Les trucs qui vous arrivent dans la figure et que vous cherchez à esquiver au dernier moment…
Il me semble pourtant que déjà, en 1895, les frères Lumières avaient réussi le même coup, involontairement et sans 3D: Peur panique dans le public à la projection d'une image. Celle d'un train qui fonce vers la caméra en gare de la Ciotat. (c'est ce que rapporte du moins la légende)
Au final, un simple moyen de ramener aux salles obscures les éternels adolescents que l'on voudrait faire de nous: amateurs de jeux vidéos et autres sensations fortes (on parle du vertige que provoqueraient des montagnes russes plutôt que celui d'une découverte philosophique ou d'une révélation existentielle ).
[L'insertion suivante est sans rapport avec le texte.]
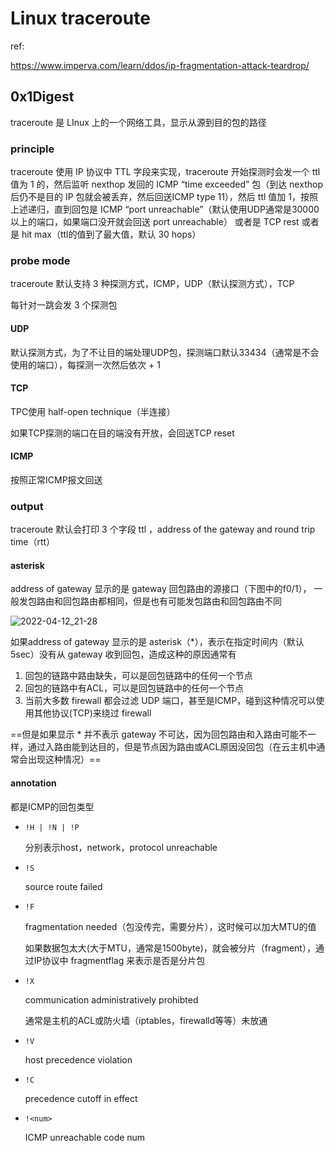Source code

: # Linux traceroute

ref:

https://www.imperva.com/learn/ddos/ip-fragmentation-attack-teardrop/



## 0x1Digest

traceroute 是 LInux 上的一个网络工具，显示从源到目的包的路径

### principle

traceroute 使用 IP 协议中 TTL 字段来实现，traceroute 开始探测时会发一个 ttl 值为 1 的，然后监听 nexthop 发回的 ICMP “time exceeded” 包（到达 nexthop 后仍不是目的 IP 包就会被丢弃，然后回送ICMP type 11），然后 ttl 值加 1，按照上述递归，直到回包是 ICMP “port unreachable”（默认使用UDP通常是30000以上的端口，如果端口没开就会回送 port unreachable） 或者是 TCP rest 或者是 hit max（ttl的值到了最大值，默认 30 hops）

### probe mode

traceroute 默认支持 3 种探测方式，ICMP，UDP（默认探测方式），TCP

每针对一跳会发 3 个探测包

#### UDP

默认探测方式，为了不让目的端处理UDP包，探测端口默认33434（通常是不会使用的端口），每探测一次然后依次 + 1

#### TCP

TPC使用 half-open technique（半连接）

如果TCP探测的端口在目的端没有开放，会回送TCP reset

#### ICMP

按照正常ICMP报文回送

### output

traceroute 默认会打印 3 个字段 ttl ，address of the gateway and round trip time（rtt）

#### asterisk

address of gateway 显示的是 gateway 回包路由的源接口（下图中的f0/1）， 一般发包路由和回包路由都相同，但是也有可能发包路由和回包路由不同

![2022-04-12_21-28](https://cdn.jsdelivr.net/gh/dhay3/image-repo@master/20220412/2022-04-12_21-28.1j5fzz3c2l9c.webp)

如果address of gateway 显示的是 asterisk（*），表示在指定时间内（默认5sec）没有从 gateway 收到回包，造成这种的原因通常有

1. 回包的链路中路由缺失，可以是回包链路中的任何一个节点
2. 回包的链路中有ACL，可以是回包链路中的任何一个节点
3. 当前大多数 firewall 都会过滤 UDP 端口，甚至是ICMP，碰到这种情况可以使用其他协议(TCP)来绕过 firewall

==但是如果显示 * 并不表示 gateway 不可达，因为回包路由和入路由可能不一样，通过入路由能到达目的，但是节点因为路由或ACL原因没回包（在云主机中通常会出现这种情况）==

#### annotation

都是ICMP的回包类型

- `!H | !N | !P`

  分别表示host，network，protocol unreachable

- `!S`

  source route failed

- `!F`

   fragmentation needed（包没传完，需要分片），这时候可以加大MTU的值

  如果数据包太大(大于MTU，通常是1500byte)，就会被分片（fragment），通过IP协议中 fragmentflag 来表示是否是分片包

- `!X`

  communication administratively prohibted

  通常是主机的ACL或防火墙（iptables，firewalld等等）未放通

- `!V`

  host precedence violation

- `!C`

  precedence cutoff in effect

- `!<num>`

  ICMP unreachable code num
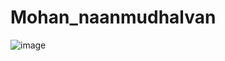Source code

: # Mohan_naanmudhalvan 
![image](https://github.com/MohanaNaveen/Mohan_naanmudhalvan/assets/148519522/3fbd7581-51a5-4be2-8d40-4521a4ed7e0f)

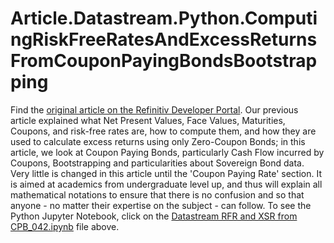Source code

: # Article.Datastream.Python.ComputingRiskFreeRatesAndExcessReturnsFromCouponPayingBondsBootstrapping
Find the [original article on the Refinitiv Developer Portal](https://developers.refinitiv.com/en/article-catalog/article/computing-risk-free-rates-and-excess-returns-part-2-from-sovereign-coupon-paying-bonds-and-bootstrapping-spot-rates-discount-factors).
Our previous article explained what Net Present Values, Face Values, Maturities, Coupons, and risk-free rates are, how to compute them, and how they are used to calculate excess returns using only Zero-Coupon Bonds; in this article, we look at Coupon Paying Bonds, particularly Cash Flow incurred by Coupons, Bootstrapping and particularities about Sovereign Bond data. Very little is changed in this article until the 'Coupon Paying Rate' section. It is aimed at academics from undergraduate level up, and thus will explain all mathematical notations to ensure that there is no confusion and so that anyone - no matter their expertise on the subject - can follow.
To see the Python Jupyter Notebook, click on the [Datastream RFR and XSR from CPB_042.ipynb](https://github.com/Refinitiv-API-Samples/Article.Datastream.Python.ComputingRiskFreeRatesAndExcessReturnsFromCouponPayingBondsBootstrapping/blob/main/Datastream%20RFR%20and%20XSR%20from%20CPB_042.ipynb) file above.
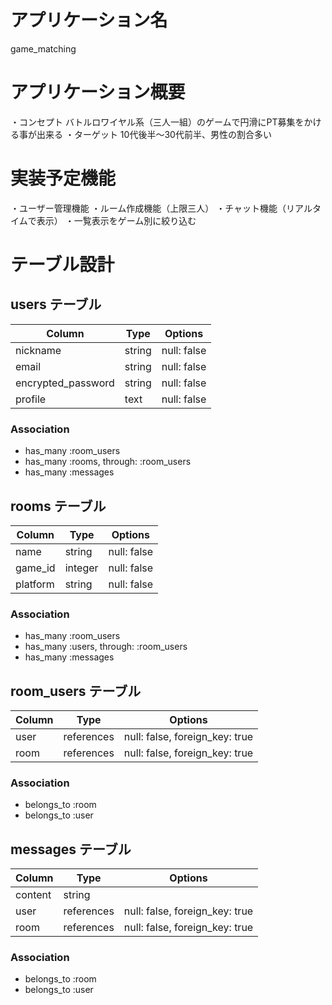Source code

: # アプリケーション名
game_matching

# アプリケーション概要
・コンセプト  バトルロワイヤル系（三人一組）のゲームで円滑にPT募集をかける事が出来る
・ターゲット  10代後半〜30代前半、男性の割合多い

# 実装予定機能
・ユーザー管理機能
・ルーム作成機能（上限三人）
・チャット機能（リアルタイムで表示）
・一覧表示をゲーム別に絞り込む

# テーブル設計

## users テーブル

| Column             | Type   | Options     |
| ------------------ | ------ | ----------- |
| nickname           | string | null: false |
| email              | string | null: false |
| encrypted_password | string | null: false |
| profile            | text   | null: false |

### Association

- has_many :room_users
- has_many :rooms, through: :room_users
- has_many :messages

## rooms テーブル

| Column    | Type       | Options     |
| --------- | ---------- | ----------- |
| name      | string     | null: false |
| game_id   | integer    | null: false |
| platform  | string     | null: false |

### Association

- has_many :room_users
- has_many :users, through: :room_users
- has_many :messages

## room_users テーブル

| Column | Type       | Options                        |
| ------ | ---------- | ------------------------------ |
| user   | references | null: false, foreign_key: true |
| room   | references | null: false, foreign_key: true |

### Association

- belongs_to :room
- belongs_to :user

## messages テーブル

| Column  | Type       | Options                        |
| ------- | ---------- | ------------------------------ |
| content | string     |                                |
| user    | references | null: false, foreign_key: true |
| room    | references | null: false, foreign_key: true |

### Association

- belongs_to :room
- belongs_to :user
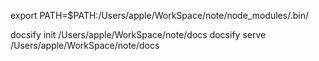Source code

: export PATH=$PATH:/Users/apple/WorkSpace/note/node_modules/.bin/

docsify init /Users/apple/WorkSpace/note/docs
docsify serve /Users/apple/WorkSpace/note/docs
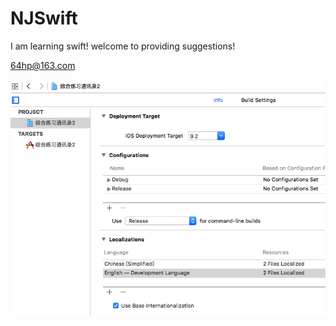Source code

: # NJSwift
I am learning swift!
welcome to providing suggestions!

64hp@163.com

![](images/Snip20160601_15.png)

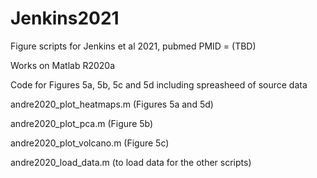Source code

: # Jenkins2021
Figure scripts for Jenkins et al 2021, pubmed PMID = (TBD)

Works on Matlab R2020a

Code for Figures 5a, 5b, 5c and 5d including spreasheed of source data

andre2020_plot_heatmaps.m (Figures 5a and 5d)

andre2020_plot_pca.m (Figure 5b)

andre2020_plot_volcano.m (Figure 5c)

andre2020_load_data.m (to load data for the other scripts)
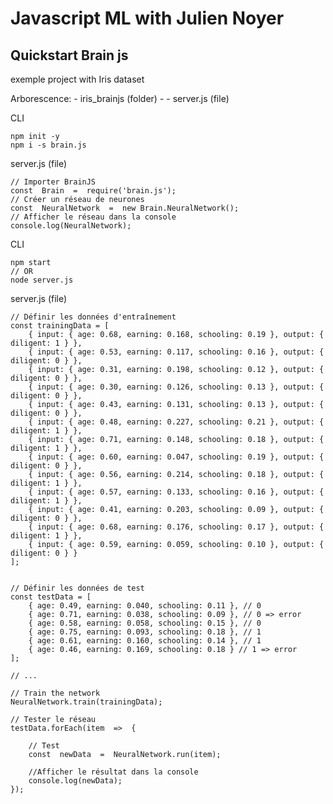 # Javascript ML with Julien Noyer

## Quickstart Brain js

exemple project with Iris dataset

Arborescence:
	- iris_brainjs (folder)
	- - server.js (file)


CLI

	npm init -y
	npm i -s brain.js


server.js (file)

	// Importer BrainJS
	const  Brain  =  require('brain.js');
	// Créer un réseau de neurones
	const  NeuralNetwork  =  new Brain.NeuralNetwork();
	// Afficher le réseau dans la console
	console.log(NeuralNetwork);


CLI

	npm start
	// OR
	node server.js


server.js (file)

	// Définir les données d'entraînement
    const trainingData = [
        { input: { age: 0.68, earning: 0.168, schooling: 0.19 }, output: { diligent: 1 } },
        { input: { age: 0.53, earning: 0.117, schooling: 0.16 }, output: { diligent: 0 } },
        { input: { age: 0.31, earning: 0.198, schooling: 0.12 }, output: { diligent: 0 } },
        { input: { age: 0.30, earning: 0.126, schooling: 0.13 }, output: { diligent: 0 } },
        { input: { age: 0.43, earning: 0.131, schooling: 0.13 }, output: { diligent: 0 } },
        { input: { age: 0.48, earning: 0.227, schooling: 0.21 }, output: { diligent: 1 } },
        { input: { age: 0.71, earning: 0.148, schooling: 0.18 }, output: { diligent: 1 } },
        { input: { age: 0.60, earning: 0.047, schooling: 0.19 }, output: { diligent: 0 } },
        { input: { age: 0.56, earning: 0.214, schooling: 0.18 }, output: { diligent: 1 } },
        { input: { age: 0.57, earning: 0.133, schooling: 0.16 }, output: { diligent: 1 } },
        { input: { age: 0.41, earning: 0.203, schooling: 0.09 }, output: { diligent: 0 } },
        { input: { age: 0.68, earning: 0.176, schooling: 0.17 }, output: { diligent: 1 } },
        { input: { age: 0.59, earning: 0.059, schooling: 0.10 }, output: { diligent: 0 } }
    ];


    // Définir les données de test
    const testData = [
        { age: 0.49, earning: 0.040, schooling: 0.11 }, // 0
        { age: 0.71, earning: 0.038, schooling: 0.09 }, // 0 => error
        { age: 0.58, earning: 0.058, schooling: 0.15 }, // 0
        { age: 0.75, earning: 0.093, schooling: 0.18 }, // 1
        { age: 0.61, earning: 0.160, schooling: 0.14 }, // 1
        { age: 0.46, earning: 0.169, schooling: 0.18 } // 1 => error
    ];	

	// ...
	
	// Train the network
	NeuralNetwork.train(trainingData);
	
	// Tester le réseau
	testData.forEach(item  =>  {

		// Test
		const  newData  =  NeuralNetwork.run(item);
		
		//Afficher le résultat dans la console
		console.log(newData);
	});


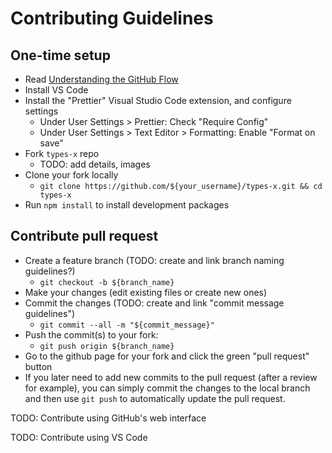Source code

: # Contributing Guidelines

## One-time setup

- Read [Understanding the GitHub Flow](https://guides.github.com/introduction/flow/index.html)
- Install VS Code
- Install the "Prettier" Visual Studio Code extension, and configure settings
  - Under User Settings > Prettier: Check "Require Config"
  - Under User Settings > Text Editor > Formatting: Enable "Format on save"
- Fork `types-x` repo
  - TODO: add details, images
- Clone your fork locally
  - `git clone https://github.com/${your_username}/types-x.git && cd types-x`
- Run `npm install` to install development packages

## Contribute pull request

- Create a feature branch (TODO: create and link branch naming guidelines?)
  - `git checkout -b ${branch_name}`
- Make your changes (edit existing files or create new ones)
- Commit the changes (TODO: create and link "commit message guidelines")
  - `git commit --all -m "${commit_message}"`
- Push the commit(s) to your fork:
  - `git push origin ${branch_name}`
- Go to the github page for your fork and click the green "pull request" button
- If you later need to add new commits to the pull request (after a review for example), you can
  simply commit the changes to the local branch and then use `git push` to automatically update the
  pull request.

TODO: Contribute using GitHub's web interface

TODO: Contribute using VS Code
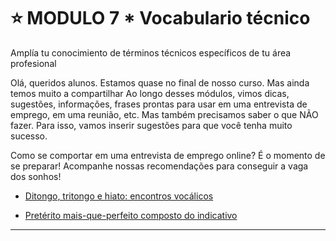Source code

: # :star: MODULO 7 *   Vocabulario técnico

Amplía tu conocimiento de términos técnicos específicos de tu área profesional

Olá, queridos alunos. Estamos quase no final de nosso curso. Mas ainda temos muito a
compartilhar
Ao longo desses módulos, vimos dicas, sugestões, informações, frases prontas para usar em
uma entrevista de emprego, em uma reunião, etc.
Mas também precisamos saber o que NÃO fazer.
Para isso, vamos inserir sugestões para que você tenha muito sucesso.

Como se comportar em uma entrevista de emprego online?
É o momento de se preparar! Acompanhe nossas recomendações para conseguir a vaga dos
sonhos!


- [Ditongo, tritongo e hiato: encontros vocálicos](https://github.com/eugenia1984/trabajaParaBrasil/blob/main/modulo7/ditongo_tritongo_hiato.md)

- [Pretérito mais-que-perfeito composto do indicativo](https://github.com/eugenia1984/trabajaParaBrasil/blob/main/modulo7/preterito_mais_que_perfeito_composto_do_indicativo.md)

---  
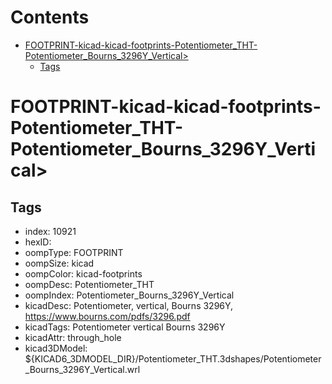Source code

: 



Contents
========

* [FOOTPRINT-kicad-kicad-footprints-Potentiometer_THT-Potentiometer_Bourns_3296Y_Vertical>](#footprint-kicad-kicad-footprints-potentiometer_tht-potentiometer_bourns_3296y_vertical)
	* [Tags](#tags)

# FOOTPRINT-kicad-kicad-footprints-Potentiometer_THT-Potentiometer_Bourns_3296Y_Vertical>

## Tags

- index: 10921
- hexID: 
- oompType: FOOTPRINT
- oompSize: kicad
- oompColor: kicad-footprints
- oompDesc: Potentiometer_THT
- oompIndex: Potentiometer_Bourns_3296Y_Vertical
- kicadDesc: Potentiometer, vertical, Bourns 3296Y, https://www.bourns.com/pdfs/3296.pdf
- kicadTags: Potentiometer vertical Bourns 3296Y
- kicadAttr: through_hole
- kicad3DModel: ${KICAD6_3DMODEL_DIR}/Potentiometer_THT.3dshapes/Potentiometer_Bourns_3296Y_Vertical.wrl
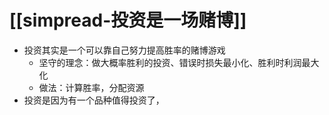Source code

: # [[simpread-投资是一场赌博]]
- 投资其实是一个可以靠自己努力提高胜率的赌博游戏
	- 坚守的理念：做大概率胜利的投资、错误时损失最小化、胜利时利润最大化
	- 做法：计算胜率，分配资源
- 投资是因为有一个品种值得投资了，
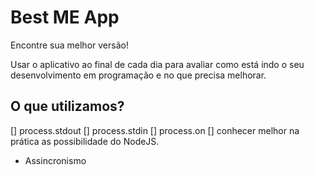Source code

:# Best ME App

Encontre sua melhor versão!

Usar o aplicativo ao final de cada dia para avaliar como está indo o seu desenvolvimento em programação e no que precisa melhorar.

## O que utilizamos?

[] process.stdout
[] process.stdin
[] process.on
[] conhecer melhor na prática as possibilidade do NodeJS.

* Assincronismo
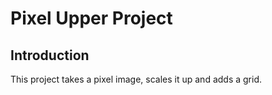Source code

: # Pixel Upper Project

## Introduction

This project takes a pixel image, scales it up and adds a grid.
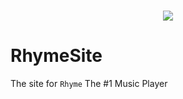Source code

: <h3 align="center">
  <img src="https://api.netlify.com/api/v1/badges/6e749e6b-38c9-40d5-bf7b-373c5a4d4559/deploy-status"/>
</h3>

# RhymeSite
The site for `Rhyme` The #1 Music Player
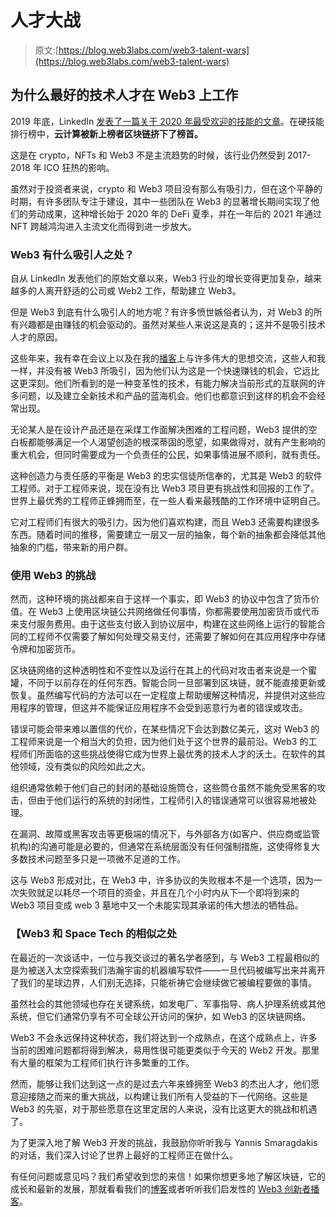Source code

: # 人才大战

> 原文:[https://blog.web3labs.com/web3-talent-wars](https://blog.web3labs.com/web3-talent-wars)

## 为什么最好的技术人才在 Web3 上工作

2019 年底，LinkedIn [发表了一篇关于 2020 年最受欢迎的技能的文章](https://www.linkedin.com/business/learning/blog/learning-and-development/most-in-demand-skills-2020?utm_campaign=Conor%20on%20Web3&utm_medium=email&utm_source=Revue%20newsletter)。在硬技能排行榜中，**云计算被新上榜者区块链挤下了榜首。**

这是在 crypto，NFTs 和 Web3 不是主流趋势的时候，该行业仍然受到 2017-2018 年 ICO 狂热的影响。

虽然对于投资者来说，crypto 和 Web3 项目没有那么有吸引力，但在这个平静的时期，有许多团队专注于建设，其中一些团队在 Web3 的显著增长期间实现了他们的劳动成果，这种增长始于 2020 年的 DeFi 夏季，并在一年后的 2021 年通过 NFT 跨越鸿沟进入主流文化而得到进一步放大。

### Web3 有什么吸引人之处？

自从 LinkedIn 发表他们的原始文章以来，Web3 行业的增长变得更加复杂，越来越多的人离开舒适的公司或 Web2 工作，帮助建立 Web3。

但是 Web3 到底有什么吸引人的地方呢？有许多愤世嫉俗者认为，对 Web3 的所有兴趣都是由赚钱的机会驱动的。虽然对某些人来说这是真的；这并不是吸引技术人才的原因。

这些年来，我有幸在会议上以及在我的[播客](https://podcast.web3labs.com/?utm_campaign=Conor%20on%20Web3&utm_medium=email&utm_source=Revue%20newsletter)上与许多伟大的思想交流，这些人和我一样，并没有被 Web3 所吸引，因为他们认为这是一个快速赚钱的机会，它远比这更深刻。他们所看到的是一种变革性的技术，有能力解决当前形式的互联网的许多问题，以及建立全新技术和产品的蓝海机会。他们也都意识到这样的机会不会经常出现。

无论某人是在设计产品还是在采煤工作面解决困难的工程问题，Web3 提供的空白板都能够满足一个人渴望创造的根深蒂固的愿望，如果做得对，就有产生影响的重大机会，但同时需要成为一个负责任的公民，如果事情进展不顺利，就有责任。

这种创造力与责任感的平衡是 Web3 的忠实信徒所信奉的，尤其是 Web3 的软件工程师。对于工程师来说，现在没有比 Web3 项目更有挑战性和回报的工作了。世界上最优秀的工程师正蜂拥而至，在一些人看来最残酷的工作环境中证明自己。

它对工程师们有很大的吸引力，因为他们喜欢构建，而且 Web3 还需要构建很多东西。随着时间的推移，需要建立一层又一层的抽象，每个新的抽象都会降低其他抽象的门槛，带来新的用户群。

### 使用 Web3 的挑战

然而，这种环境的挑战都来自于这样一个事实，即 Web3 的协议中包含了货币价值。在 Web3 上使用区块链公共网络做任何事情，你都需要使用加密货币或代币来支付服务费用。由于这些支付嵌入到协议层中，构建在这些网络上运行的智能合同的工程师不仅需要了解如何处理交易支付，还需要了解如何在其应用程序中存储令牌和加密货币。

区块链网络的这种透明性和不变性以及运行在其上的代码对攻击者来说是一个蜜罐，不同于以前存在的任何东西。智能合同一旦部署到区块链，就不能直接更新或恢复。虽然编写代码的方法可以在一定程度上帮助缓解这种情况，并提供对这些应用程序的管理，但这并不能保证应用程序不会受到恶意行为者的错误或攻击。

错误可能会带来难以置信的代价，在某些情况下会达到数亿美元，这对 Web3 的工程师来说是一个相当大的负担，因为他们处于这个世界的最前沿。Web3 的工程师们所面临的这些挑战使得它成为世界上最优秀的技术人才的沃土。在软件的其他领域，没有类似的风险如此之大。

组织通常依赖于他们自己的封闭的基础设施筒仓，这些筒仓虽然不能免受黑客的攻击，但由于他们运行的系统的封闭性，工程师引入的错误通常可以很容易地被处理。

在漏洞、故障或黑客攻击等更极端的情况下，与外部各方(如客户、供应商或监管机构)的沟通可能是必要的，但通常在系统层面没有任何强制措施，这使得修复大多数技术问题至多只是一项微不足道的工作。

这与 Web3 形成对比，在 Web3 中，许多协议的失败根本不是一个选项，因为一次失败就足以耗尽一个项目的资金，并且在几个小时内从下一个即将到来的 Web3 项目变成 web 3 墓地中又一个未能实现其承诺的伟大想法的牺牲品。

### 【Web3 和 Space Tech 的相似之处

在最近的一次谈话中，一位与我交谈过的著名学者感到，与 Web3 工程最相似的是为被送入太空探索我们浩瀚宇宙的机器编写软件——一旦代码被编写出来并离开了我们的星球边界，人们别无选择，只能祈祷它会继续做它被编程要做的事情。

虽然社会的其他领域也存在关键系统，如发电厂、军事指导、病人护理系统或其他系统，但它们通常仍享有不可全球公开访问的保护，如 Web3 的区块链网络。

Web3 不会永远保持这种状态，我们将达到一个成熟点，在这个成熟点上，许多当前的困难问题都将得到解决，易用性很可能更类似于今天的 Web2 开发。那里有大量的框架为工程师们执行许多繁重的工作。

然而，能够让我们达到这一点的是过去六年来蜂拥至 Web3 的杰出人才，他们愿意迎接随之而来的重大挑战，以构建让我们所有人受益的下一代网络。这些是 Web3 的先驱，对于那些愿意在这里定居的人来说，没有比这更大的挑战和机遇了。

为了更深入地了解 Web3 开发的挑战，我鼓励你听听我与 Yannis Smaragdakis 的对话，我们深入讨论了世界上最好的工程师正在做什么。

有任何问题或意见吗？我们希望收到您的来信！如果你想更多地了解区块链，它的成长和最新的发展，那就看看我们的[博客](https://blog.web3labs.com/)或者听听我们启发性的 [Web3 创新者播客](https://podcast.web3labs.com/)。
Mais ce qui fait le sel de l'adolescence (l'exploration tous azimuts des limites de notre corps en transformation) n'a plus beaucoup d'intérêt lorsqu'on essaie de penser et de vivre en adulte. Surtout, la sensation forte, aussi riche soit-elle en émotion, finit par lasser l'esprit qui cherche alors plus loin, plus en profondeur: le sens.
Je ne m'étendrai pas sur le récit banal du film, commun aux films catastrophes, mais en huis clos, pareils à tous les autres récits de survie. L'ennui justement, nait du fait qu'il n'y a ici aucune rencontre de l'inconnu, c'est à dire aucune 3ème dimension narrative.
Le trajet du personnage est linéaire et la course contre la montre parfaitement régulière pour aller en ligne droite vers la résolution attendue. Les histoires de naufrage sont intéressantes mais encore faut-il avoir quelque chose à dire, une certitude à laquelle se confronter, un monde à faire basculer (et pas seulement en tournant la caméra…) Bref: une situation inédite à résoudre. Mais Ryan ne fera que suivre ses tripes et le manuel, tout ce qu'elle connait déjà par coeur… Ce qui la sauve au final c'est de se retrouver elle-même. Robinson ne rencontrera pas Vendredi.
Alfonso Cuarón a beau adroitement tenter de nous montrer que, pour Ryan, ce flirt avec la mort fut une renaissance… -Ouah le symbole quoi ! En fait si t'échappes à la mort c'est comme si tu gagnais une seconde vie ! C'est fou non ?
Du film ne reste que l'apesanteur comme clou du spectacle et la pesanteur comme système de mise en scène.